教会トップとしての立ち回りなのだろうか。
モヤモヤする。
「そうしているのを見ると、
ノアもまだ子供なのだと思い出すな」
次はピレウスのギルド長が現れた。
エイミーと一緒だ。
「そうよ。
こんなに大きくなったけど、
まだこの子は11歳なのだもの。
親に甘えたくても仕方がないわ。
酔っ払ってしまったのもあるしね」
「親ね・・・
本当に信じていんだよな?」
「当たり前じゃない!
まだちゃんと我慢しているわ!」
「・・・はあ~。やっぱりか・・・
お前も酒が回っているようだぞ。
今のは聞かなかった事にしてやるから、
これ以上ボロを出す前にもう帰った方が良いんじゃないか?」
「アルカ。

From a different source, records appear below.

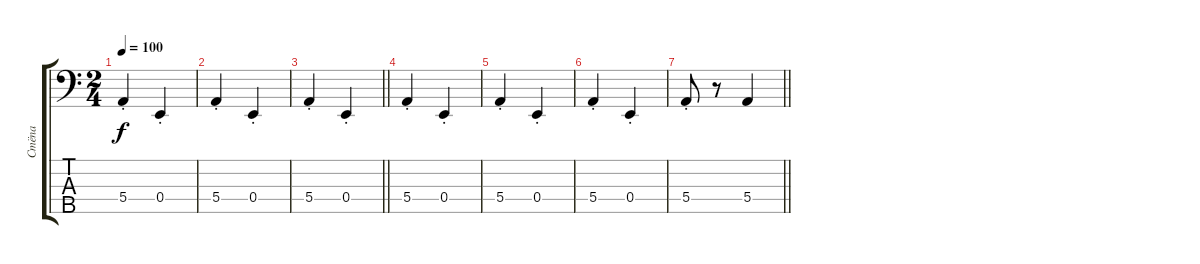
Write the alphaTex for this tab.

\track ("Стёпа" "Стёпа") {instrument electricbassfinger}
\staff {score tabs}
\tuning (G2 D2 A1 E1 B0) {hide}
\ts (2 4)
\tempo 100
\clef f4
\ks c
5.4{st}.4{dy f} 0.4{st}.4 |
5.4{st}.4 0.4{st}.4 |
\barLineRight lightlight
5.4{st}.4 0.4{st}.4 |
5.4{st}.4 0.4{st}.4 |
5.4{st}.4 0.4{st}.4 |
5.4{st}.4 0.4{st}.4 |
\barLineRight lightlight
5.4{st}.8 r.8 5.4.4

今度またお話しましょうね」
ギルド長とエイミーは去っていった。
やらかした?
いや、でも、時間の問題だし・・・
どうせエイミーにはいつかばれるし・・・
セレネは相変わらず談笑を続けている。
その姿を見てまたモヤモヤする。
「!?」
私はセレネが一人になったタイミングを見計らって、
魔法で腕の中に引き寄せる。
セレネが突然転移されて驚いている隙に、
そのまま自宅に転移した。
ノアちゃんとセレネをベットに寝かせて、
セレネに覆いかぶさる。
「突然どうしたの!?」
セレネはまだ驚きが続いているようだ。
「ノアちゃんが寝ちゃったわ」
「そうね。
アルカに撫でられて瞬殺だったわね」
「私も少し飲んじゃったの」
「お酒の事よね」
「ノアちゃん寝ちゃってるの」
「つまり?」
「今はセレネと二人きりなの」
「代わりなら嫌よ?」
「今はセレネが良い」
「本当にそう思ってる?」
「うん」
「酔った勢いと、
酔っ払いノアに甘えられたせいでは無いと誓える?」
「・・・」
「きゃ!」
私はセレネの胸に顔を埋める。
埋めるほどはまだないけど。
ちゃんと柔らかい。
「こんなの嫌よ?
優しくしてくれるんじゃ無かったの?」
セレネに頬を挟まれて持ち上げられる。
「なら、セレネから慰めてくれてもいいよ?」
「今は嫌」
「寝てるノアちゃんにイタズラするのはな~
起きたら怒られるし」
「怒られなくてもしてはダメよ」
「一緒にお風呂入りましょう」
「それも嫌。
このタイミングじゃ無ければ喜んで行くんだけど」
私はセレネとノアちゃんの間に寝転がる。
「じゃあ、手を繋いでいて。
それだけでいいから」
「良いけど。
どうかしたの?
そんなに皆の前で話すのが辛かったの?」
「ううん。
セレネもノアちゃんもまだ11歳なんだなって思って」
「それが?」
「まだ子供なのに、
あまり子供らしく甘えさせてあげられてないなと思って」
「それは・・・」
「そう思ったのに、
結局押し倒してたわ」
「・・・」
「セレネが私以外の人と話しているのが我慢できなかったの。
セレネが私以外の人に笑いかけているのが我慢できなかったの」
「それは・・・嬉しい」
「けど、本当はもっと子供らしい姿も見せて欲しいの。